Member of the Chamber of Deputies
- In office 1905–1913
- Constituency: Grosseto

Personal details
- Born: 16 March 1868 Gavi, Province of Alessandria, Kingdom of Italy
- Died: 22 October 1914 (aged 46)
- Party: Italian Republican Party
- Alma mater: University of Turin
- Occupation: Jurist, philosopher

= Pio Viazzi =

Pio Viazzi (16 March 1868 – 22 October 1914) was an Italian politician, philosopher and jurist.

== Life and career ==
Viazzi was born in Gavi, in the province of Alessandria, on 16 March 1868. He graduated in law from the University of Turin in July 1889.

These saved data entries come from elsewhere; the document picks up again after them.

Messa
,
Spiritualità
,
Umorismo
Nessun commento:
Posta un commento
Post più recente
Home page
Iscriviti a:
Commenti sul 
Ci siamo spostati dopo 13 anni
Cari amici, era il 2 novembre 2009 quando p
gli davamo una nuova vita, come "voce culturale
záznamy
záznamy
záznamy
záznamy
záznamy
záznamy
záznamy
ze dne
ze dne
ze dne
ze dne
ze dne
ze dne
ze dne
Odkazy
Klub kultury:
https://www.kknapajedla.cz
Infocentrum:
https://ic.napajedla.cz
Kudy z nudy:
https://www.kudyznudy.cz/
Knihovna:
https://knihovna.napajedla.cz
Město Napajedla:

A respected theorist and scholar of law, he gained recognition for his work in legal and philosophical studies, including his examination of sexual behaviour and sexual offence within the framework of criminal law.

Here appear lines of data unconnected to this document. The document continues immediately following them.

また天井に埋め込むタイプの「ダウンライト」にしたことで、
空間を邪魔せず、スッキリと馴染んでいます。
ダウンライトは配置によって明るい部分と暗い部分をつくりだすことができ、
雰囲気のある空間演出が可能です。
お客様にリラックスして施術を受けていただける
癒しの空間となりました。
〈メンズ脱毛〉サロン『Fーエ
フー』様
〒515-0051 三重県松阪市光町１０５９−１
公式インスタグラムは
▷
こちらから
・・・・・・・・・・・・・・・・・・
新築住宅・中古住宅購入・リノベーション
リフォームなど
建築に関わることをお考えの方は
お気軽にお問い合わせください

In September 1905, he was elected to the Chamber of Deputies of the Kingdom of Italy as a member of the Republican Party, representing the constituency of Grosseto. He succeeded Ettore Socci in a by-election, defeating the Radical candidate Angelo Banti. Viazzi served in Parliament for two legislatures (22nd and 23rd). In 1913, he lost the election for the 24th legislature to the socialist Giovanni Merloni.

Viazzi died the following year, on 22 October 1914.